* _ACTIVITIES_
1. In the text on trust and the autonomous individual, which author does it name as a source of universally acknowledged truths?
2. Repeat part of the text on trust and the autonomous individual word for word, starting at "It is a truth" and ending at "education or not.".
3. Summarize the text on trust and the autonomous individual in two sentences.

Trust and the autonomous individual

Introduction

It is a truth universally acknowledged that the human foetus is dependent on its mother, becomes a more independent individual upon birth and, with maturation and education, may become an autonomous individual with a discrete body and a history separate from that of the mother. Beyond that, universally acknowledged truths become harder to find unless, of course, one reads Jane Austen.

Education

As there is limited but important scope for intervention in physical maturation, attention turns to identifying the role that education can play in an individual becoming autonomous. Perhaps providing adequate nutrition and healthy living conditions as well as encouraging a child to run, swim, lift weights, do ballet, and like activities rather than sit and watch TV and play on the phone may influence the physical maturation of a child. It remains to be seen whether these count as education or not.

* _SOURCE DATA_
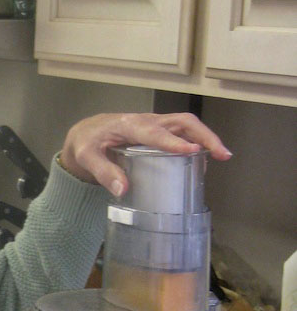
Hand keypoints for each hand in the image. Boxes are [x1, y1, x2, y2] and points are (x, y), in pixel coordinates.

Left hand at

* _ANSWER SECTION_
1. Jane Austen

2.
It is a truth universally acknowledged that the human foetus is dependent on its mother, becomes a more independent individual upon birth and, with maturation and education, may become an autonomous individual with a discrete body and a history separate from that of the mother. Beyond that, universally acknowledged truths become harder to find unless, of course, one reads Jane Austen.

Education

As there is limited but important scope for intervention in physical maturation, attention turns to identifying the role that education can play in an individual becoming autonomous. Perhaps providing adequate nutrition and healthy living conditions as well as encouraging a child to run, swim, lift weights, do ballet, and like activities rather than sit and watch TV and play on the phone may influence the physical maturation of a child. It remains to be seen whether these count as education or not.

3. It is universally acknowledged that a human being depends on its mother before birth, becomes more independent after birth, and may grow through maturation and education into an autonomous individual, though other such truths are hard to find. Because there is only limited scope for intervening in physical maturation, the text turns to the role of education, suggesting that good nutrition, healthy living conditions, and active pursuits may influence a child's physical maturation, while leaving open whether these count as education.